Which lines in the entries below contain the word "there"? Pick out each of those lines and copy it.

[RECORDS FOR THE EXERCISE — start]

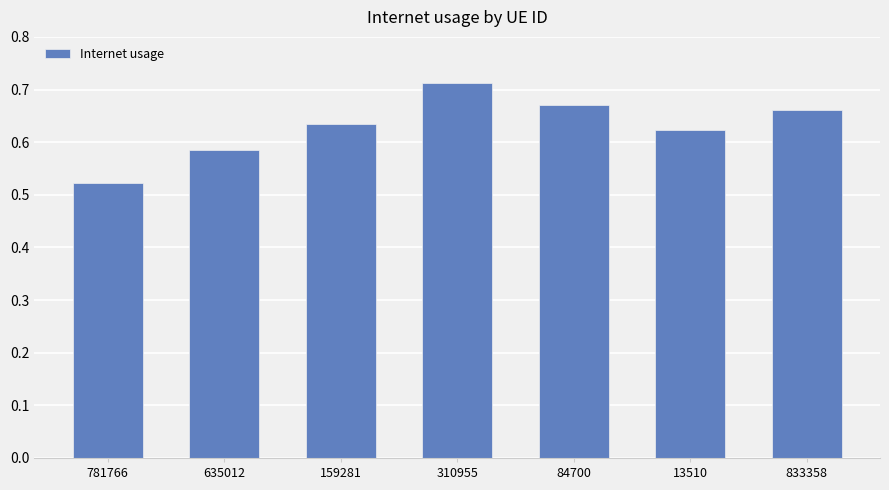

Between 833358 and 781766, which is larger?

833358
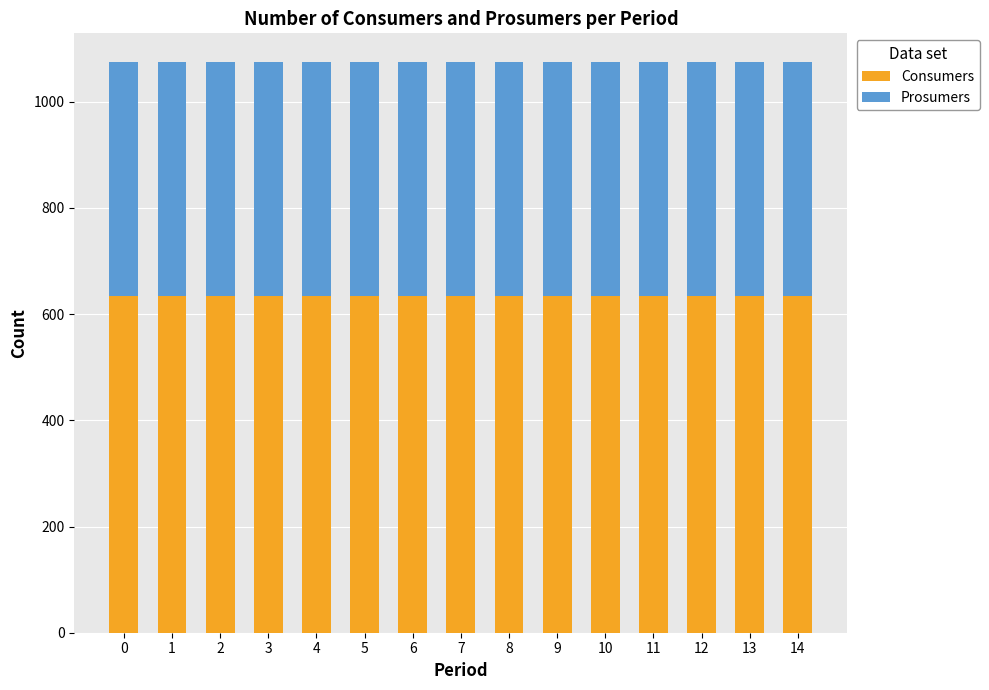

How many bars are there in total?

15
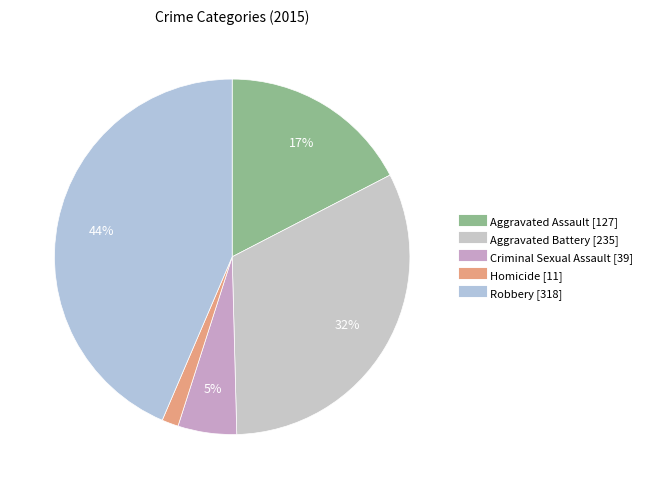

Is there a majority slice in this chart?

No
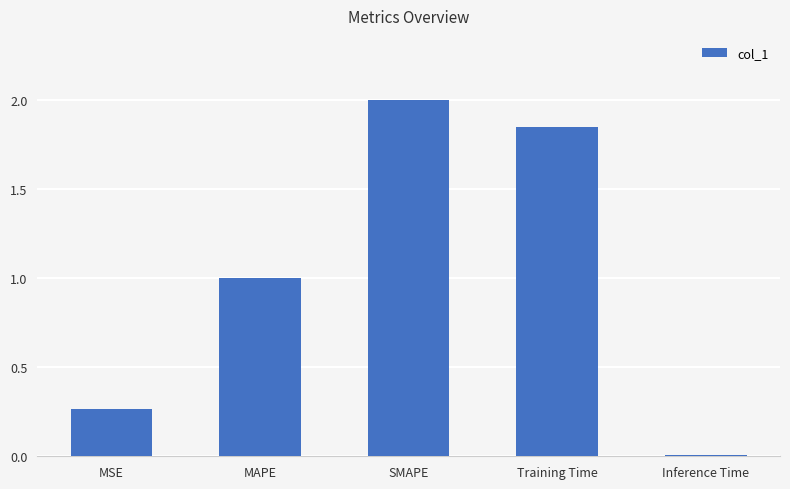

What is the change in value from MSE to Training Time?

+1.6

[RECORDS FOR THE EXERCISE — finish]

■ **EXERCISE ANSWER**
How many bars are there in total?
Is there a majority slice in this chart?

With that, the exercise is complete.